Sprzedawcy dwóch największych targowisk w Grodnie strajkują w niedzielę przeciwko wprowadzeniu przez władze Białorusi od 1 lipca obowiązkowej certyfikacji towarów, wymaganej w Unii Celnej Białorusi, Rosji i Kazachstanu.
"Strajk ogłoszono na razie tylko na jeden dzień. Ma on charakter ostrzegawczy. We wtorek zamierzamy wrócić do pracy, ale jeśli do 24 czerwca problem nie zostanie rozwiązany, protesty mogą być kontynuowane" - powiedział jeden z przedsiębiorców, cytowany przez portal Karta'97.

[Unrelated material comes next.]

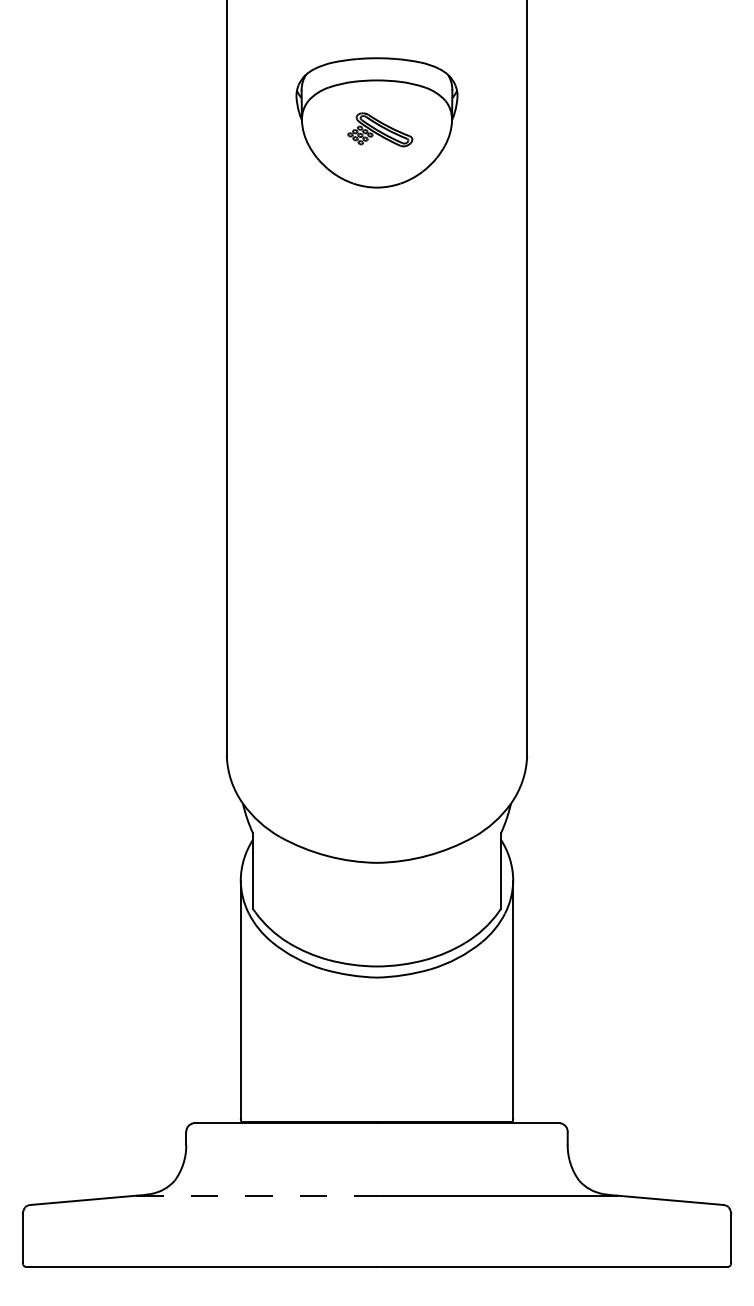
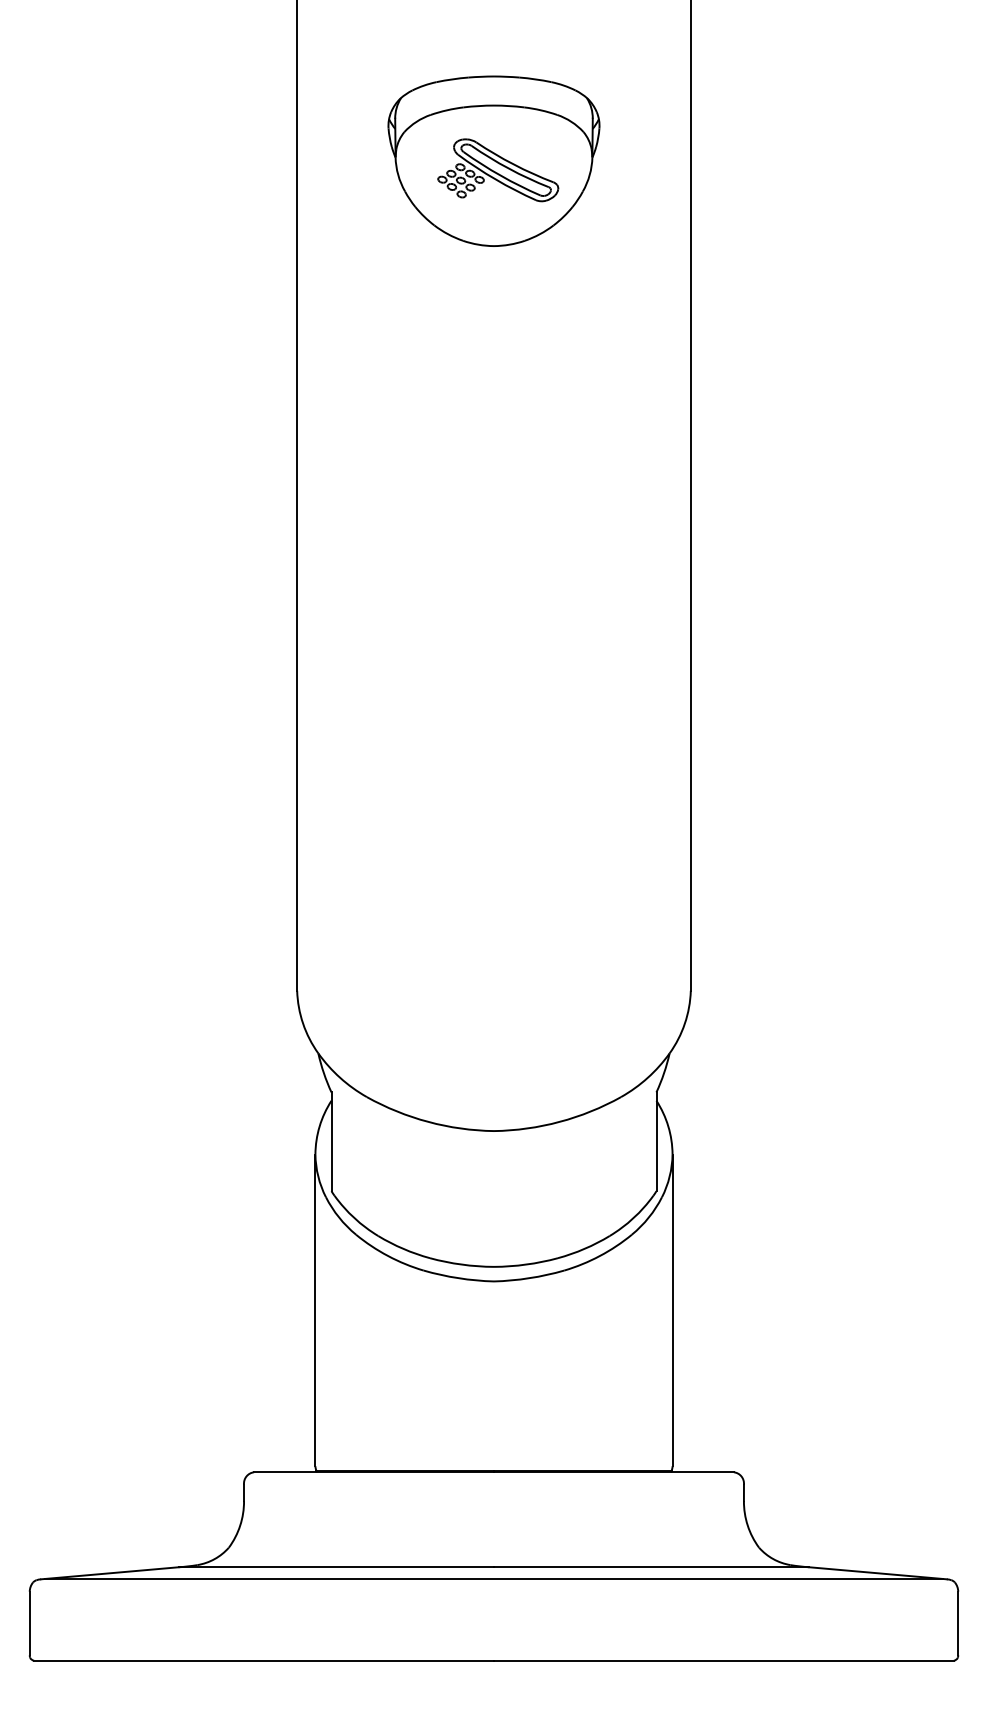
part: (380, 129) -> (498, 170), size x1.43
line: (256, 1195) -> (336, 1567), dashed -> solid
line: (376, 1204) -> (493, 1578), added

Zgodnie z przepisami obowiązującymi w Unii Celnej Białorusi, Rosji i Kazachstanu przedsiębiorcy muszą mieć certyfikaty jakości sprzedawanych towarów i dotyczy to także towarów wwożonych na Białoruś z Rosji. Certyfikat można uzyskać albo potwierdzając rosyjską certyfikację, albo oddając do ekspertyzy w specjalnych ośrodkach co najmniej 5 egzemplarzy danego produktu.
Zdaniem przedsiębiorców koszty ekspertyzy są zbyt wysokie i doprowadzą do wyparcia z rynku tanich towarów oraz znacznego wzrostu cen pozostałych, co z kolei zmusi wielu drobnych przedsiębiorców do zaprzestania działalności.
Przepisy te miały początkowo obowiązywać od 1 stycznia, ale w związku z niezadowoleniem przedsiębiorców ich wejście w życie odroczono do 1 lipca.
Jednodniowy strajk przeciwko nowym przepisom przeprowadziła wcześniej część przedsiębiorców z Witebska.